5. "You Are a Light" (Terror Twilight, 1997) A scatterbrained ballad that should only (ideally) be performed a capella on the short-circuiting holodeck of an otherwise abandoned spacecraft inching toward the Crab Nebula and away from the fray of some storied cosmic melee—but only after you’ve proposed and she’s said “yeah, sure, fuck it.”

4. "Fin" (Brighten the Corners, 1997) It’s damn near impossible to hear “Fin” today without flashing on Pavement’s 1999 Coachella set: the handcuffs ("These symbolize what it's like being in a band all these years”), the shock, the cryptic slow-mo split. The very existence of Terror Twilight knifes this fantasy. Of course, you can also hear “Fin” as a drifting web of seaweed, an extended hang glide, a lucid dream, an odd complement to Stanley Kubrick’s 2001, or a (purely sincere) homage to jam-band contemporaries Phish. Somewhere, a 30-minute studio rendition of this song exists, and whenever you find it, you’d better burn me a copy.

3. "Rattled By The Rush" (Wowee Zowee, 1995) Like several other tunes in Pavement’s discography—“Box Elder,” “Fin,” “Folk Jam,” “Give It A Day,” maybe “I Love Perth’ counts too, I’m probably forgetting a couple—“Rattled By The Rush” is a song about making one’s escape, blowing town, getting out of Dodge, shrugging off the chains of oppression. “Rattled” arguably makes its urge to egress more explicit than its compatriots: the chords stretch, blurt, melt, and cluck, apparently aimless but accelerating in a slurred, self-destructive way, the harmonica squawks like an evicted bird, Malkmus enunciating every other syllable with an exhaustion that implies that real strain in shoving his way through the argument, out the front door then into the Volvo, to who knows where.

2. "Harness Your Hopes" (Spit on a Stranger CD5, 1999) A Creedence Clearwater Revival-flavored B-side, “Harness” is nonetheless the closest Pavement came to (however obliquely) codifying the swell and ache of no-shit emotional commitment. Sure, “Molasses” rhymes with “the asses” nicely, yet Malkmus shuffles title-thematic grist, gags, and non-sequiturs deftly enough that his larger point runs the risk of getting lost in choogle and giggles: love’s particulars are both epic and picayune—insular intimacies, crossword puzzle clues, details that seem fleeting, petty, and insignificant when experienced in real-time, the seeming contradiction of a wider world fading away then contracting suddenly and violently. Push, pull, repeat: “The harness made of hopes/the lovers on the ropes.”
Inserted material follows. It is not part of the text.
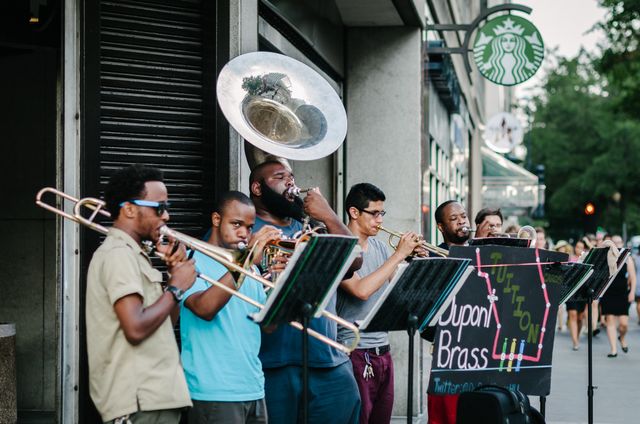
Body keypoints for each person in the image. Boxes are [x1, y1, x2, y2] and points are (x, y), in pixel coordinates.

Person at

1. "Strings of Nashville" (Gold Soundz CD5, 1994) Less a song than a palmful of anemic chords and stumbling drums facing down a stiff breeze, “Strings”’ strength lies in its tenderness, its trembly dread, its sheer willingness to undersell itself. Every element present pleads and plods; the breathy verses seem perpetually on the verge of curling in themselves, like autumn leaves succumbing to a campfire. Then the breeze wins, the world’s swept clean, and you’re left cradling a sad sweetness you’ll never quite comprehend.

Discussion
  • I'm surprised you didn't include "Stop Breathin'." It's, erm, a breath-taking song, really. I love Crooked Rain but they haven't clicked for me. And what Malkmus said about SP, "I like their music. It's their ideology I despise" - well, i feel the same about Pavement.

    Responses to this comment
  • Finally some love for "Harness Your Hopes," easily one of my favorite Pavement songs! I've found that nearly every Pavement top 10 is filled with deep cuts and B-sides, but there's always one of their "hits." For me, it's "Gold Soundz," here it's, well, "Here." I also appreciate the presence of "Elevate Me Later," "Fin," and "Rattled by the Rush." We should talk Pavement some time.